**Work required:** Print every record exactly as it appears. Leave the pictures out.

**Records supplied:**
::::::::

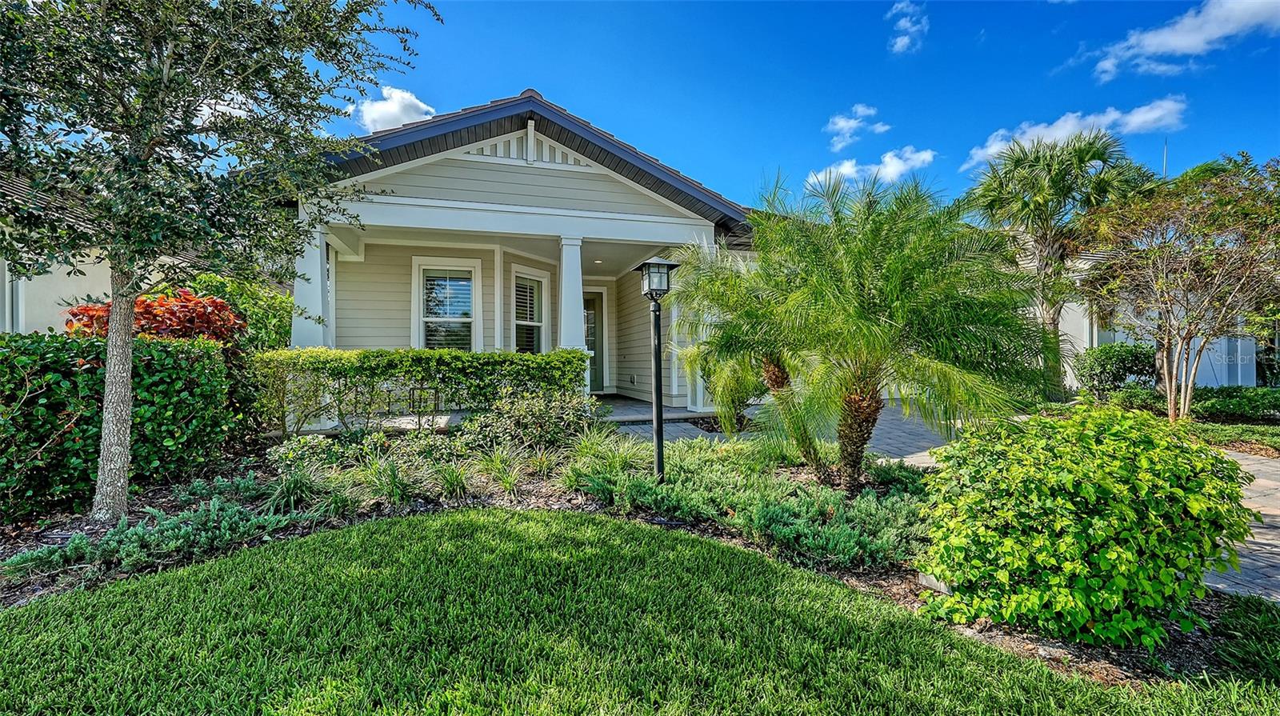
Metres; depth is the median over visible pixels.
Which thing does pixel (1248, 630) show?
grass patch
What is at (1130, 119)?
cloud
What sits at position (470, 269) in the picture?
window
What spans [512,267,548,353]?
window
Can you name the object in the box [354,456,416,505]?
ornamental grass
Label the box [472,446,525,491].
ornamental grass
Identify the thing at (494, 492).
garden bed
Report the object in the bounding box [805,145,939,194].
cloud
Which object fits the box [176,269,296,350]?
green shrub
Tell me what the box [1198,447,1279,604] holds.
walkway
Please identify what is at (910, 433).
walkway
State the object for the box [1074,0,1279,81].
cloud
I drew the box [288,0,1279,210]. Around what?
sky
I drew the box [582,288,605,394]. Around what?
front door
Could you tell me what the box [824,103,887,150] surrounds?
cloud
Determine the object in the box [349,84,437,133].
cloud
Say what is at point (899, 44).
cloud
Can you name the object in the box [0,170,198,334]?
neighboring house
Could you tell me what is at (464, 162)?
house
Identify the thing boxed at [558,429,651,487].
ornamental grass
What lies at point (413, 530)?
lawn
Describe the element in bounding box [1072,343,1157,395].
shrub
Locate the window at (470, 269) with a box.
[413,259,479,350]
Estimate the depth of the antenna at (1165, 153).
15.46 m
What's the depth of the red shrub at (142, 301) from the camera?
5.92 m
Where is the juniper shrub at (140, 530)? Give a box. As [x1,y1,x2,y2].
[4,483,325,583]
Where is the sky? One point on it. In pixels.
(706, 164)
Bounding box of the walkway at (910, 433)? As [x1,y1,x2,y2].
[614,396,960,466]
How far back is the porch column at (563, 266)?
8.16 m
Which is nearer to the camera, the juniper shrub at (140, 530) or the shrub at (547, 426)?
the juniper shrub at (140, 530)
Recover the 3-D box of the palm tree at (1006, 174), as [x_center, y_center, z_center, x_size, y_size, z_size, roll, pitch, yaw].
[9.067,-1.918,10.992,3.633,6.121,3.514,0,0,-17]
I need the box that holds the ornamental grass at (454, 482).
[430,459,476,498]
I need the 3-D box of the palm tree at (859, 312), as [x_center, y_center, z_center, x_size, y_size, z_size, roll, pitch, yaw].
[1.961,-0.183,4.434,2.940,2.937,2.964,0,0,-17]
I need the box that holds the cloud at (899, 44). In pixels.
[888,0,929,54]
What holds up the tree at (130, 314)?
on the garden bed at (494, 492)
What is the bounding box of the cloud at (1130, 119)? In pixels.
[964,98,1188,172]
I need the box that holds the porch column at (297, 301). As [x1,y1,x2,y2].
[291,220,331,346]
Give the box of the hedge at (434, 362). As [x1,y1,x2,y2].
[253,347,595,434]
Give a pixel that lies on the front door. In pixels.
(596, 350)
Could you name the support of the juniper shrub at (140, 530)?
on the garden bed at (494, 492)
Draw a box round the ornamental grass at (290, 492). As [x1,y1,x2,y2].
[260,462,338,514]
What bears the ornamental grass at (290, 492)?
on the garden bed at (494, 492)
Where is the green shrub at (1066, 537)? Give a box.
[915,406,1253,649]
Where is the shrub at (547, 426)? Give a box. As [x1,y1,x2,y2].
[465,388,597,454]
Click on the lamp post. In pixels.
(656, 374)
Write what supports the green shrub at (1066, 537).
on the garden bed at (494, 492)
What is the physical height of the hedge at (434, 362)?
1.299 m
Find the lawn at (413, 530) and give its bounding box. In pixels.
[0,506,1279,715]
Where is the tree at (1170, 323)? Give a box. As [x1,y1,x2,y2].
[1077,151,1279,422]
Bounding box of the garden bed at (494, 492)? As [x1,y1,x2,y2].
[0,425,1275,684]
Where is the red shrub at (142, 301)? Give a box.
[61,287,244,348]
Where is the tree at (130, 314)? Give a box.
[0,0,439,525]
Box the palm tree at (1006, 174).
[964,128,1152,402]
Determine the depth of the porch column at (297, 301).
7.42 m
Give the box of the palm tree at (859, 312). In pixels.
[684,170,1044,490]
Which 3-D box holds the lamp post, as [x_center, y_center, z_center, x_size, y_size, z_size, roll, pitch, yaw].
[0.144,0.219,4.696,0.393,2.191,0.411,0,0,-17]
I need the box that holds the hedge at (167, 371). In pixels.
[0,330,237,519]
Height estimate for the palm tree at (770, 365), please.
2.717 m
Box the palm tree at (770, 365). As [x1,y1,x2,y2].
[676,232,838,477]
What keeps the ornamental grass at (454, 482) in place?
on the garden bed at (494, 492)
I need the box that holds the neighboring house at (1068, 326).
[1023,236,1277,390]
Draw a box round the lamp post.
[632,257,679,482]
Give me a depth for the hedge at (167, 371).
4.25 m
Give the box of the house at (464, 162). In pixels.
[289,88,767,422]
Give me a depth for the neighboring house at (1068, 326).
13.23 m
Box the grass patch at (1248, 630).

::::::::

**Output of the exercise:**
Metres; depth is the median over visible pixels.
Which thing does pixel (1248, 630) show?
grass patch
What is at (1130, 119)?
cloud
What sits at position (470, 269) in the picture?
window
What spans [512,267,548,353]?
window
Can you name the object in the box [354,456,416,505]?
ornamental grass
Label the box [472,446,525,491].
ornamental grass
Identify the thing at (494, 492).
garden bed
Report the object in the bounding box [805,145,939,194].
cloud
Which object fits the box [176,269,296,350]?
green shrub
Tell me what the box [1198,447,1279,604] holds.
walkway
Please identify what is at (910, 433).
walkway
State the object for the box [1074,0,1279,81].
cloud
I drew the box [288,0,1279,210]. Around what?
sky
I drew the box [582,288,605,394]. Around what?
front door
Could you tell me what the box [824,103,887,150] surrounds?
cloud
Determine the object in the box [349,84,437,133].
cloud
Say what is at point (899, 44).
cloud
Can you name the object in the box [0,170,198,334]?
neighboring house
Could you tell me what is at (464, 162)?
house
Identify the thing boxed at [558,429,651,487].
ornamental grass
What lies at point (413, 530)?
lawn
Describe the element in bounding box [1072,343,1157,395].
shrub
Locate the window at (470, 269) with a box.
[413,259,479,350]
Estimate the depth of the antenna at (1165, 153).
15.46 m
What's the depth of the red shrub at (142, 301) from the camera?
5.92 m
Where is the juniper shrub at (140, 530)? Give a box. As [x1,y1,x2,y2].
[4,483,325,583]
Where is the sky? One point on it. In pixels.
(706, 164)
Bounding box of the walkway at (910, 433)? As [x1,y1,x2,y2].
[614,396,960,466]
How far back is the porch column at (563, 266)?
8.16 m
Which is nearer to the camera, the juniper shrub at (140, 530) or the shrub at (547, 426)?
the juniper shrub at (140, 530)
Recover the 3-D box of the palm tree at (1006, 174), as [x_center, y_center, z_center, x_size, y_size, z_size, roll, pitch, yaw].
[9.067,-1.918,10.992,3.633,6.121,3.514,0,0,-17]
I need the box that holds the ornamental grass at (454, 482).
[430,459,476,498]
I need the 3-D box of the palm tree at (859, 312), as [x_center, y_center, z_center, x_size, y_size, z_size, roll, pitch, yaw].
[1.961,-0.183,4.434,2.940,2.937,2.964,0,0,-17]
I need the box that holds the cloud at (899, 44). In pixels.
[888,0,929,54]
What holds up the tree at (130, 314)?
on the garden bed at (494, 492)
What is the bounding box of the cloud at (1130, 119)? In pixels.
[964,98,1188,172]
I need the box that holds the porch column at (297, 301). As [x1,y1,x2,y2].
[291,220,331,346]
Give the box of the hedge at (434, 362). As [x1,y1,x2,y2].
[253,347,595,434]
Give a pixel that lies on the front door. In pixels.
(596, 350)
Could you name the support of the juniper shrub at (140, 530)?
on the garden bed at (494, 492)
Draw a box round the ornamental grass at (290, 492). As [x1,y1,x2,y2].
[260,462,338,514]
What bears the ornamental grass at (290, 492)?
on the garden bed at (494, 492)
Where is the green shrub at (1066, 537)? Give a box.
[915,406,1253,649]
Where is the shrub at (547, 426)? Give a box. As [x1,y1,x2,y2].
[465,388,597,454]
Click on the lamp post. In pixels.
(656, 374)
Write what supports the green shrub at (1066, 537).
on the garden bed at (494, 492)
What is the physical height of the hedge at (434, 362)?
1.299 m
Find the lawn at (413, 530) and give its bounding box. In pixels.
[0,506,1279,715]
Where is the tree at (1170, 323)? Give a box. As [x1,y1,x2,y2].
[1077,151,1279,422]
Bounding box of the garden bed at (494, 492)? As [x1,y1,x2,y2].
[0,425,1275,684]
Where is the red shrub at (142, 301)? Give a box.
[61,287,244,348]
Where is the tree at (130, 314)? Give a box.
[0,0,439,525]
Box the palm tree at (1006, 174).
[964,128,1152,402]
Determine the depth of the porch column at (297, 301).
7.42 m
Give the box of the palm tree at (859, 312). In pixels.
[684,170,1044,490]
Which 3-D box holds the lamp post, as [x_center, y_center, z_center, x_size, y_size, z_size, roll, pitch, yaw].
[0.144,0.219,4.696,0.393,2.191,0.411,0,0,-17]
I need the box that holds the hedge at (167, 371). In pixels.
[0,330,237,519]
Height estimate for the palm tree at (770, 365), please.
2.717 m
Box the palm tree at (770, 365). As [x1,y1,x2,y2].
[676,232,838,477]
What keeps the ornamental grass at (454, 482) in place?
on the garden bed at (494, 492)
I need the box that holds the neighboring house at (1068, 326).
[1023,236,1277,390]
Draw a box round the lamp post.
[632,257,679,482]
Give me a depth for the hedge at (167, 371).
4.25 m
Give the box of the house at (464, 162). In pixels.
[289,88,767,422]
Give me a depth for the neighboring house at (1068, 326).
13.23 m
Box the grass patch at (1248, 630).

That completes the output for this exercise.